The point I was making about tagging something 'featured' was that I would do that if all I wanted to do was give something more prominence through styling, not if I wanted it to stay outside the chronology.
I think there is no clear cut correct approach for this kind of thing. The problem starts with the definition of post and page in WP. In the end a post and a page are just two content containers. One is displayed in a hierarchical fashion and the other is displayed in chronological, categorical, tagged or individual views. Personally, I think this dichotomy will have to be abandoned as WP is moving towards a more comprehensive CMS solution.
In the end, how is a post attribute of “sticky” different from a tag “sticky” with a custom query ahead of the standard query?
What's the difference? A post is a page and page is a post. The only real difference is that a page doesn't move down the screen with the passage of time and a page can be stuck more easily into the sidebar and can be hierarchical. Wouldn't just be easier to have only one document and then declare how that document works (sidebar, time stamped to move, etc.)?
When I say static I don't mean it in the sense of plain HTML versus PHP I mean it in the sense of non-chronological. In WordPress, pages are identical to posts in that they are the same type of object so there is nothing you can do with one that you can't do with the other, except that posts are dated.
The fact that you might want to pull information from another part of WordPress, i.e. the comments for a particular post doesn't change the non-chronological nature of the presentation.
I will take your word on TC. I don't subscribe to it so I had only the timing of the first comment to compare.
Is it static? A featured post that you move outside of the normal loop will still have to display the nr of comments it has, etc.. which is dynamic.
And the current post on tc is definitely a little older than the post below, you can see this if you compare the order with your RSS reader.
You also see at TC that the featured post is wider than the posts below, for instance.
Hmm Techcrunch is showing me all the posts in order, excerpts of them at least. Perhaps the current post is the exception.
If all you want to do is make it more prominent then that is not a sticky post as such, you are just using the sticky mechanism to style it differently. Personally I would just tag it 'featured' so that a list of featured posts was automatically generated via the tagging mechanism but either way it is still in the chronology and still a post.
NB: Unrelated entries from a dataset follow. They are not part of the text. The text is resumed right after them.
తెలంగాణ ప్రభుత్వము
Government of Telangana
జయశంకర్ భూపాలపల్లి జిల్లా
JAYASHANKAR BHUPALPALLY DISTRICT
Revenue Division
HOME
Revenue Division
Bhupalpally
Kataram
If, on the other hand, you decide to remove it from the chronology by sticking it to the top of the post list you are making the decision to display content statically (that is non-chronologically). The fact that it duplicates the excerpt of a post doesn't change the philosophical point that they are two different types of data.
You are wrong in that sticky posts could only be used for static content.
What if I want to “feature” a post and give it more attention? (Diff bg color, etc) this could be achieved with a sticky post.
In fact, this is wha techcrunch.com also does. The first post is a featured post and is not necessarily the newest.